__PROVIDED PASSAGE__
***
Summary. The paper introduces Holo-World, a unified controllable video world model operating in a first-frame-anchored source-to-state setting. Starting from a single image plus explicit camera/object controls and optional weather instruction, the model generates videos that either preserve the source world or transfer it to a target weather state. Key contributions include the HoloStateData dataset for unified supervision, the Unified Scene Adapter that factorizes world preservation and weather transfer into distinct subspaces via rendered background/geometry buffers and object controls, and Scene-Weather Decomposed CFG to guide residuals separately. The manuscript claims quantitative and qualitative outperformance over video-to-video weather editing baselines while maintaining precise controls and consistent scene structure.

Significance. If the central claims hold, the work would advance video world models by demonstrating unified control without requiring a source video that already encodes future structure, a stricter and more flexible setting than prior video-to-video approaches. The dataset construction and factorization via buffers represent concrete engineering contributions that could support downstream applications in simulation and editing.

major comments (2)

[Method (Unified Scene Adapter and CFG sections)] The central claim that the Unified Scene Adapter factorization (via rendered background, geometry buffers, and object controls) plus Scene-Weather Decomposed CFG is sufficient to produce drift-free videos under explicit controls from a single first-frame input is load-bearing, yet the manuscript provides no quantitative analysis of subspace leakage, buffer rendering accuracy under complex trajectories, or failure cases when the source video is absent. This directly affects whether the first-frame-anchored setting succeeds without future structure leakage.
[Experiments] Quantitative results are asserted to show outperformance on weather-state generation, but without reported metrics, baselines, or dataset splits in the provided description, it is impossible to verify whether the cross-setting comparison is fair or whether the controls remain precise when weather transfer is active.
***
__STATED PROBLEM A__
Gather every line of the rows that contains the word "lids".
The rows below were gathered separately and have no connection to the review above.

__SUPPLIED MATERIAL__
***
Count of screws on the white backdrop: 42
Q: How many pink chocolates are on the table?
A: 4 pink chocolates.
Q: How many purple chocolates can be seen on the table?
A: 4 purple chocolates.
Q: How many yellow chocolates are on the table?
***
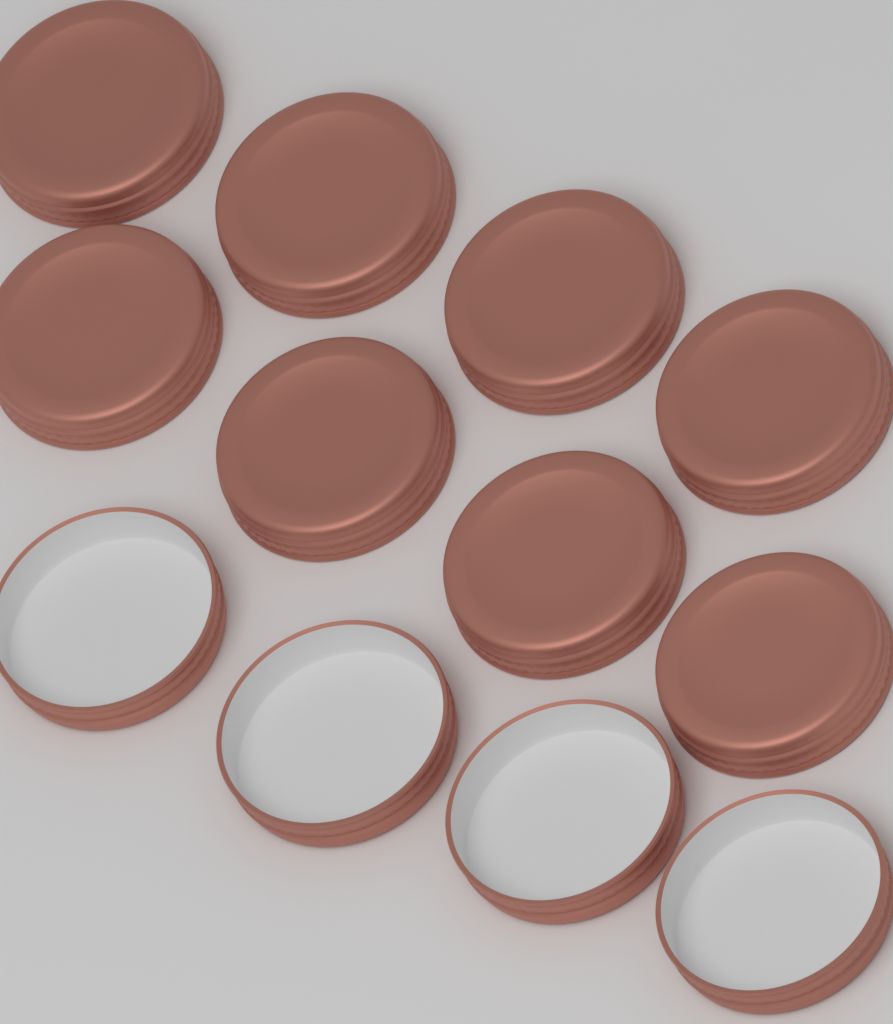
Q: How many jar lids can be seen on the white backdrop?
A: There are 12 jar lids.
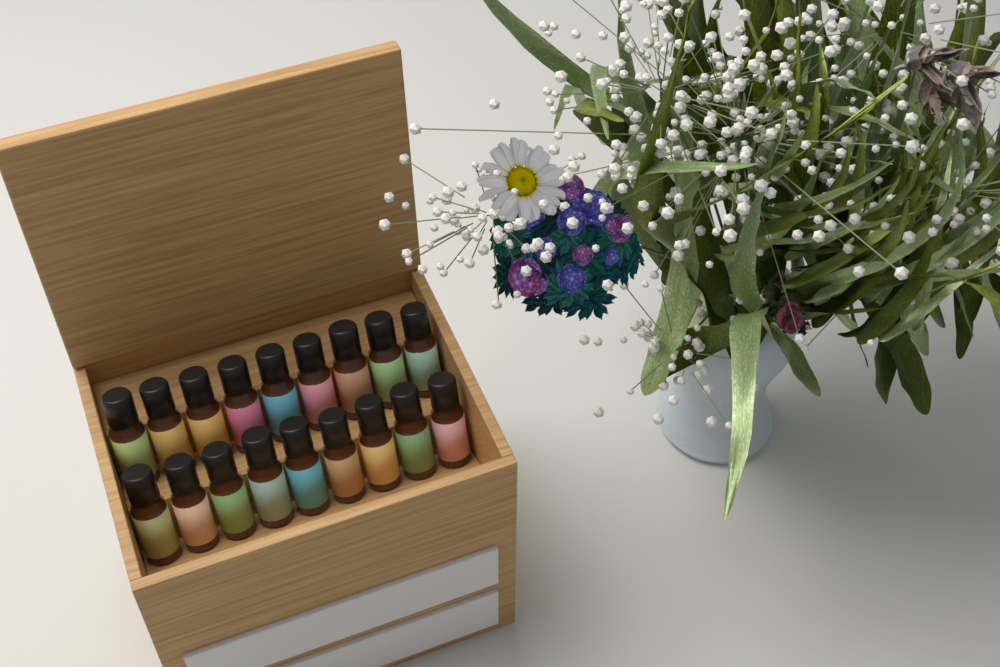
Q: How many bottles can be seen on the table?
***
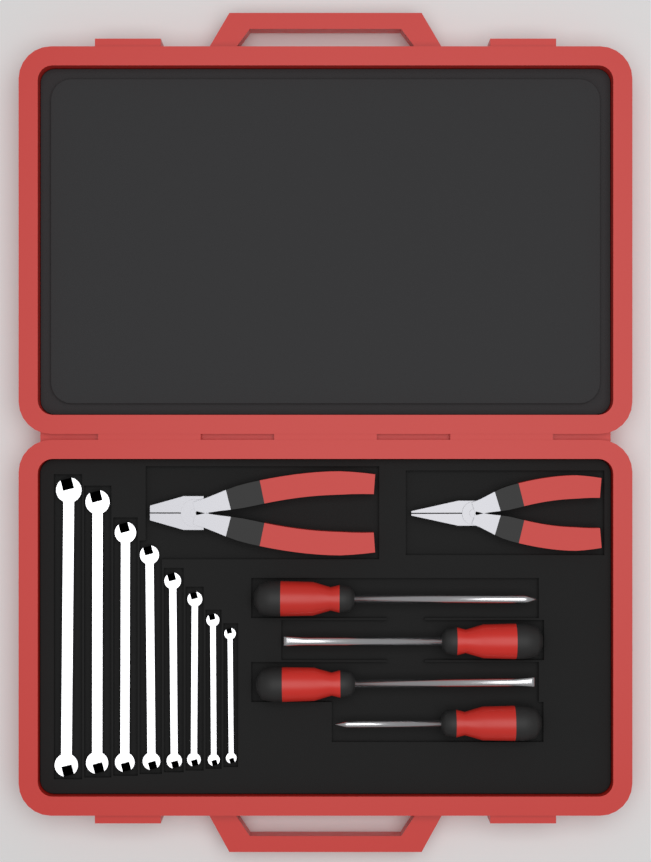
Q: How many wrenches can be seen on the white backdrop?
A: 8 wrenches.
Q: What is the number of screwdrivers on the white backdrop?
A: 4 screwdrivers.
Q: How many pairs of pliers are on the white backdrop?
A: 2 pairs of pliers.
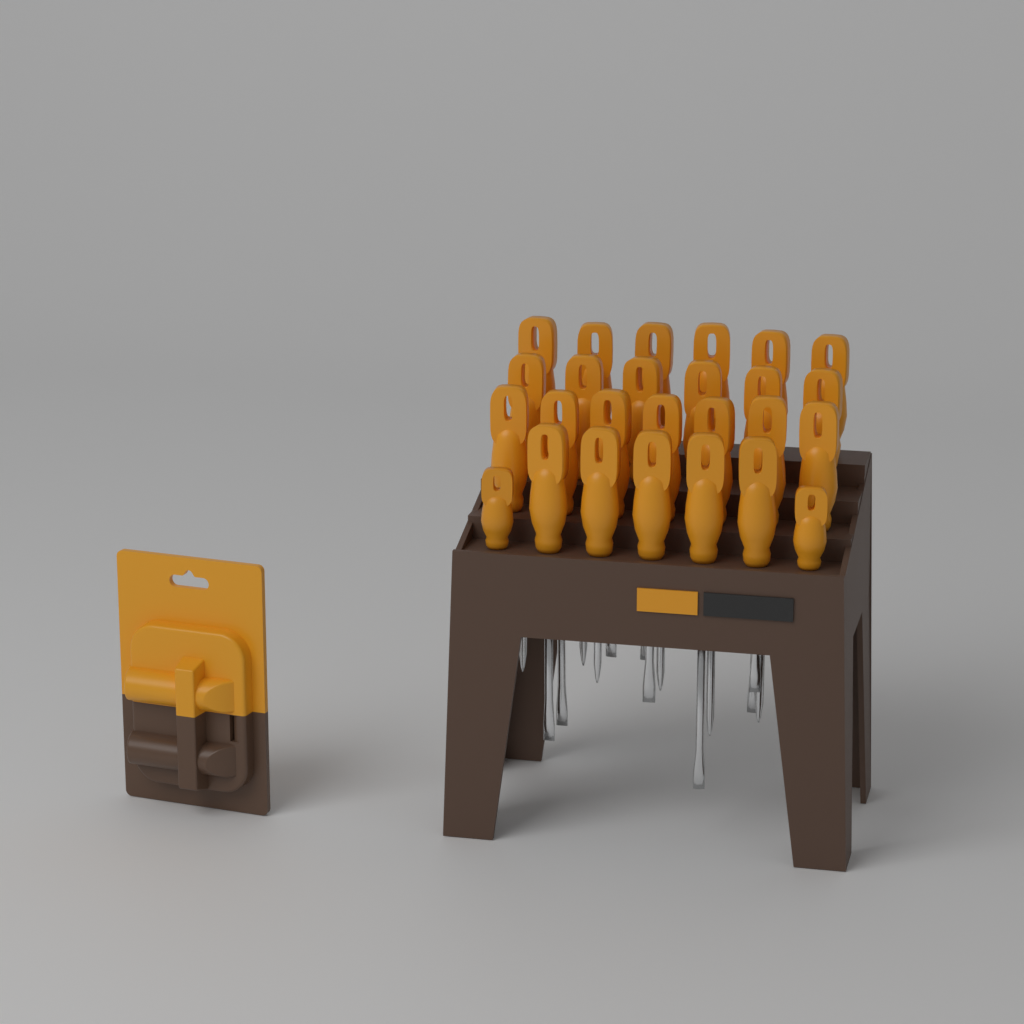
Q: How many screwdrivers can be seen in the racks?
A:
***
__STATED PROBLEM B__
Using the review of the Holo-World paper, decide whether each statement agrees with it. For each, answer yes or no and quote the words that settle it.
(i) The model starts from a single image plus explicit camera and object controls.
(ii) The review lists three major comments.
(iii) The manuscript includes a quantitative analysis of subspace leakage.

__CORRECT RESPONSE A__
Q: How many jar lids can be seen on the white backdrop?
A: There are 12 jar lids.

__CORRECT RESPONSE B__
(i) Yes: "Starting from a single image plus explicit camera/object controls and optional weather instruction"
(ii) No: "major comments (2)"
(iii) No: "the manuscript provides no quantitative analysis of subspace leakage"